Lazy fields feel like ordinary fields, but under the hood each one is replaced by a cleverly-packed u64 — a single word that encodes three different states without a separate flag. This page unpacks it.

What a lazy field lowers to

When the transform sees @lazy owner: Owner, it removes the field and generates:

  • a slot__owner_lz: u64 — the encoded state,
  • a memo__owner_val: Owner | null — where a materialized reference value is cached,
  • a get/set accessor pair named owner, so your code still just writes repo.owner,

plus one shared __src: string per object — an anchor to the original source string (more on that below).

Three states in one u64

The slot is read like a tagged union (a NaN-box, in spirit):

Slot valueMeaning
0absent — the key wasn't in the input; return the field's default
u64.MAX_VALUEmaterialized — the value lives in the memo (__owner_val)
anything elsea slice range, packed as `(start << 32)

The trick that makes this unambiguous: start is a live heap pointer, which on wasm32 is never anywhere near 4 GB, so its high 32 bits can never be all-ones. That frees u64.MAX_VALUE (0xFFFFFFFF_FFFFFFFF) to mean "materialized" with zero chance of colliding with a real range.

Reading: parse once, then cache

The generated getter is the whole lazy mechanism:

ts
get owner(): Owner {
  const lz = this.__owner_lz;
  if (lz != 0 && lz != u64.MAX_VALUE) {
    // first read of a range -> parse the slice once, flip to materialized
    this.__owner_val = JSON.__deserialize<Owner>(<usize>(lz >>> 32), <usize>(<u32>lz));
    this.__owner_lz = u64.MAX_VALUE;
  }
  return this.__owner_val as Owner; // (0 -> default lives here too)
}

So a field you never read is never parsed; a field you read once is parsed once and cached as materialized.

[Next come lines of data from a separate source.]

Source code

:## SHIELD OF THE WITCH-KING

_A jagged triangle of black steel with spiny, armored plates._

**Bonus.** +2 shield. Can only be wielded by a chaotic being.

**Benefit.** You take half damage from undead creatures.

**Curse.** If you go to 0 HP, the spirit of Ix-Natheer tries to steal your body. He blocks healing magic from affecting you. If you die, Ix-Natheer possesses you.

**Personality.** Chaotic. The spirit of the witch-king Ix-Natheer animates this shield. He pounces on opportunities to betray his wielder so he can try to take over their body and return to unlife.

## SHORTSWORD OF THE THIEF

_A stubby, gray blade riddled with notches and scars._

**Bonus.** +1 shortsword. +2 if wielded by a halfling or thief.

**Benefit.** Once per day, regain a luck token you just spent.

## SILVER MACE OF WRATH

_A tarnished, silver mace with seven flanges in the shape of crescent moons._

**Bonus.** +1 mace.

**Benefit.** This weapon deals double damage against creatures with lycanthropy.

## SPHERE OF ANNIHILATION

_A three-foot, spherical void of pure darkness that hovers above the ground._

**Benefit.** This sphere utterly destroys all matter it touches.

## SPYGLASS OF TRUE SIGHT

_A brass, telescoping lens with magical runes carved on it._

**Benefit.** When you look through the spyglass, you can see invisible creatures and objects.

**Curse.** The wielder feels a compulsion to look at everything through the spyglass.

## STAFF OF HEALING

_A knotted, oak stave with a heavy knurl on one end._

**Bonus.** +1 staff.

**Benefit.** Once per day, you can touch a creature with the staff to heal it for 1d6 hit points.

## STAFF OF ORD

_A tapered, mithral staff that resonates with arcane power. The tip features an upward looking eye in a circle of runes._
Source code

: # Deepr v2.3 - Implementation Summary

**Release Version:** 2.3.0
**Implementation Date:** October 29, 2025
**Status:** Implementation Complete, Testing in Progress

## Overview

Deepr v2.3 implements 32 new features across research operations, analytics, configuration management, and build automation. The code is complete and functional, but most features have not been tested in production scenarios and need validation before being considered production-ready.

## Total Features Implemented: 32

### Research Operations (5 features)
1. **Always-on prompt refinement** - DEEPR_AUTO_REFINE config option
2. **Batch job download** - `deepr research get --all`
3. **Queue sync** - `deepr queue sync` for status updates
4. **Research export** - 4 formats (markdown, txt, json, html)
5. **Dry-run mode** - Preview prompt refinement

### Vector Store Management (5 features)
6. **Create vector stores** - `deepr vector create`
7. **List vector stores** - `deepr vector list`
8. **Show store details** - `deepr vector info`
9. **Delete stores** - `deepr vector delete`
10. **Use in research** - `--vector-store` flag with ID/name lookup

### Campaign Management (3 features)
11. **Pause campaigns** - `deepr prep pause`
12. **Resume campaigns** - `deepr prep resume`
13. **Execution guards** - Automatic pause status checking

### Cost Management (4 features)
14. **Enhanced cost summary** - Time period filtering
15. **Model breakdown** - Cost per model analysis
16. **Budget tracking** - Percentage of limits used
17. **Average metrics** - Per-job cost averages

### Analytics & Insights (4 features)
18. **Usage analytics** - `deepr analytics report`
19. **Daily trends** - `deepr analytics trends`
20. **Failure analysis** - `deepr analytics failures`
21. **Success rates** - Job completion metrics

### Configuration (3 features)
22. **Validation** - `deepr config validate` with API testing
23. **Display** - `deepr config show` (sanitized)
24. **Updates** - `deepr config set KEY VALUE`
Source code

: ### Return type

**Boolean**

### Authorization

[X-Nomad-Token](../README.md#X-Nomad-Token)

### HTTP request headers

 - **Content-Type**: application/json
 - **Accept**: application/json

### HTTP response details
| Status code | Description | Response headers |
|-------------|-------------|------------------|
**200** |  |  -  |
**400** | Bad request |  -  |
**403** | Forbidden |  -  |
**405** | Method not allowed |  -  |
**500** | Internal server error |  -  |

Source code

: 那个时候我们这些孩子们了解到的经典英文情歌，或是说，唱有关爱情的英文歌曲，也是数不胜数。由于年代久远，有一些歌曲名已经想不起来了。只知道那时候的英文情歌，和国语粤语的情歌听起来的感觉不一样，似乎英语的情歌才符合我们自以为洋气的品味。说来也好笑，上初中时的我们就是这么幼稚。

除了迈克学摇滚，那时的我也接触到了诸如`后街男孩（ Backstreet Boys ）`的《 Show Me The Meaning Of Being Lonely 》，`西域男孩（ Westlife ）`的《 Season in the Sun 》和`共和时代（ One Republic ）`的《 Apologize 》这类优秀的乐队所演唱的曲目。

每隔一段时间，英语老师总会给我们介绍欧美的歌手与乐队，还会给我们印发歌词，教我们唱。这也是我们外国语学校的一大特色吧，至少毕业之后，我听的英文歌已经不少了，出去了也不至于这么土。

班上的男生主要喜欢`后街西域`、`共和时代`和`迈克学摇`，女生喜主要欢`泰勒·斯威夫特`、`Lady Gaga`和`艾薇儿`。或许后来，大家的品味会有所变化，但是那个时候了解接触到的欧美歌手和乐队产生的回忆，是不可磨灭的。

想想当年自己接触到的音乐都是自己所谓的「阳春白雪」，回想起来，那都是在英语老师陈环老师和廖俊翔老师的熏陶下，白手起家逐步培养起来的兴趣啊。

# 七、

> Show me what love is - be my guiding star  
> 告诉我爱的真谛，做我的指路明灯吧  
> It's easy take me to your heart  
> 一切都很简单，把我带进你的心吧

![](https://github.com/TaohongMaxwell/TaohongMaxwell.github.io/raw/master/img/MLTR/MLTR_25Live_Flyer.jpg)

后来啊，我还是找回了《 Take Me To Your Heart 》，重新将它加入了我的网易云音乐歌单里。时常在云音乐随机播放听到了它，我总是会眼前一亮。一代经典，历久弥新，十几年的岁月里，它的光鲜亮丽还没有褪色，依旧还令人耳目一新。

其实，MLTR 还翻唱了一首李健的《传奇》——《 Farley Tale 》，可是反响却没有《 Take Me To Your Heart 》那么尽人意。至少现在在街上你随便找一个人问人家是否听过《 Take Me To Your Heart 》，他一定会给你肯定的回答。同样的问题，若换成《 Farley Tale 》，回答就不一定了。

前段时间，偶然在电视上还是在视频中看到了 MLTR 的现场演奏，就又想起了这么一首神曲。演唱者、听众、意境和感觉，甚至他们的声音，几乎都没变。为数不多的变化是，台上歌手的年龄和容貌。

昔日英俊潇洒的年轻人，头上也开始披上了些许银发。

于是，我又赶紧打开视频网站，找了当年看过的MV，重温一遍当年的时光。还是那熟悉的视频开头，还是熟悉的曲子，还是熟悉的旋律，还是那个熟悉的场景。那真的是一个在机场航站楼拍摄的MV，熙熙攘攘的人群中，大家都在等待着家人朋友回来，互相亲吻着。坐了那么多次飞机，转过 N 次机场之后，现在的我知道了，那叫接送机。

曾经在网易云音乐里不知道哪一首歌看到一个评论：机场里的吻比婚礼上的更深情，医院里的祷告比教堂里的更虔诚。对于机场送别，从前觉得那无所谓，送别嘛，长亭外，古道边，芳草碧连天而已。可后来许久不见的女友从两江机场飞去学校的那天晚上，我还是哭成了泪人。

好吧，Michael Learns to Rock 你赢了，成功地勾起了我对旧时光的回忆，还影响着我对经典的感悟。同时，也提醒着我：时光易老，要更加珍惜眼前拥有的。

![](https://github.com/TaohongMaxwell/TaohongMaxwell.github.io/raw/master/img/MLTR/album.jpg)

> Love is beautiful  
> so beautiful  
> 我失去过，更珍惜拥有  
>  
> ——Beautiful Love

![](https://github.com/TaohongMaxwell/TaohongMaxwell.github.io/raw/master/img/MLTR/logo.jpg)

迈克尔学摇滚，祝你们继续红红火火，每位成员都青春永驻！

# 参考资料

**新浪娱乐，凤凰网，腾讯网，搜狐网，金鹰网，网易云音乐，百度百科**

Packed scalars: no memo at all

For a value that fits in 32 bits — i8i32, bool, f32 — there's no need for a separate memo field, because the value itself fits in the slot. These pack directly:

SlotMeaning
0absent
high 32 == 0xFFFFFFFFmaterialized scalar — value sits in the low 32 bits
anything elsea slice range

On first read the range is parsed and the result is re-packed into the slot's low half — so the memo field is elided entirely for these types.

Serializing: zero-copy passthrough

Serialization branches on the same three states, which is why lazy is so fast for forwarding:

  • rangememory.copy the original source bytes straight into the output (never parsed, never re-formatted),
  • materialized → serialize the cached value normally,
  • absent → emit the default (or null).

That passthrough is the heart of the proxy / filter / forward win: an untouched field round-trips as a raw byte copy.

Why __src exists

The slice ranges are absolute pointers into the source string. If that string were collected while the object still held ranges, those pointers would dangle. So each lazy object keeps a __src reference to the source, set at parse time — the GC keeps the bytes alive exactly as long as some object might still need to materialize from them. It's the one ongoing cost of zero-copy, and the reason the lazy-fields guide suggests dropping long-lived objects over huge payloads once you've read what you need.